The thought ran through my mind – if only we had borrowed a couple of Bulgarian passports, we would have been simply waived in without having to bear any resemblance to the photos.

George put his hand on the gear stick. Forward or reverse? We stared at the barrier. There was a shriek in the back seat.

The small wooden barrier began to elevate.

And we drove through triumphantly.

George’s aunt had been waiting on the Bulgarian side. We hadn’t seen her since the English wedding. Of course, Covid restrictions, common sense and medical advice meant we could only rub elbows in greetings and celebration. So of course, we didn’t give her the biggest hug we could, laughing and exchanging words in languages neither of us could understand. Of course, we didn’t.

After we didn’t hug, she climbed into the back seat, and we drove up to Gotse Delchev. The hotel was already being decorated. We checked in and found our lovely room. George drove us over to meet his mum, grandma and brother. Again, no hugging, honestly. And later, we found Hannah having her nails and hair done, and finished the day with a big family reunion meal.

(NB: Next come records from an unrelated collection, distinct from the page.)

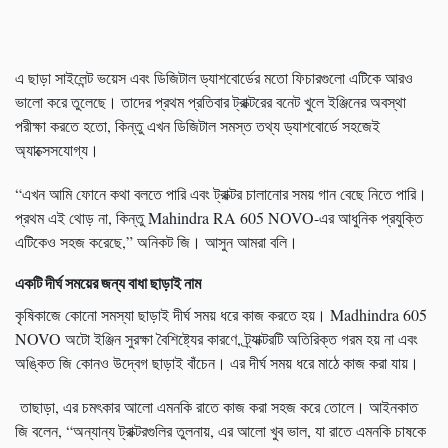
এ ছাড়া সাইলেন্ট ভয়েস এবং ডিজিটাল ড্যাশবোর্ডের মতো ফিচারগুলো এটিকে আরও
ভালো করে তুলেছে। তাদের প্রথম প্রতিবার ট্রাক্টরের বনেট খুলে ইঞ্জিনের অবস্থা
পরীক্ষা করতে হতো, কিন্তু এখন ডিজিটাল সমস্ত তথ্য ড্যাশবোর্ডে সহজেই
অ্যাক্সেসযোগ্য।
“এখন আমি ফোনে কথা বলতে পারি এবং ট্রাক্টর চালানোর সময় গান বেছে নিতে পারি।
প্রথম এই থোড় না, কিন্তু Mahindra RA 605 NOVO-এর আধুনিক প্রযুক্তি
এটিকেও সহজ করেছে,” অনিকট জি। আসুন আমরা বলি।
একটি দীর্ঘ সময়ের জন্য বাধা ছাড়াই নাম
কৃষিকাজে কোনো সমস্যা ছাড়াই দীর্ঘ সময় ধরে কাজ করতে হয়। Madhindra 605
NOVO অটো ইঞ্জিন সুরক্ষা বৈশিষ্ট্যের কারণে, ট্র্যাক্টরটি অতিরিক্ত গরম হয় না এবং
অঙ্কিত জি কোনও উদ্বেগ ছাড়াই বাঁচেন। এর দীর্ঘ সময় ধরে মাঠে কাজ করা যায়।
তাছাড়া, এর চমৎকার আলো এমনকি রাতে কাজ করা সহজ করে তোলে। আইনকাত
জি বলেন, “অন্যান্য ট্রাক্টরগুলির তুলনায়, এর আলো খুব ভাল, যা রাতে এমনকি চাষকে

The wedding celebration was amazing. Delicious food, wonderful singers, a brilliant violinist, some traditional Bulgarian marriage rituals, and lots of dancing with abandon until the early hours. During our stay we also had a lovely afternoon at an outdoor pool complex, and I clocked up some Bulgarian running miles. It’s a lovely country. And no Brits around anywhere.

—– Postscript —–

As George explained to us, Bulgaria works by people doing favours for each other. The wedding celebration was a case in point – the singers, violinists and the venue were all reliant on favours. Favours given, favours received, and favours reciprocated. This is their currency – acts of love and generosity, which over the lifetime of a friendship balance out to everyone’s benefit.

Maybe it’s relevant to mention, finally, a strange co-incidence. It turned out that one of George’s family had been at school with the head of the Bulgarian border control, co-incidentally the one that George’s family had recommended we drive to.

As it happened, the man was on holiday that week, so there is no way he could have bent the rules to let you us through, as a big favour. I mean, he would have had to leave specific instructions to one of the border officers, and we would have had to go through that specific lane. I guess if that had actually happened – the officer would have known who was in the car and would hardly have bothered to check.

That’s just crazy speculation, but wouldn’t that make a great story?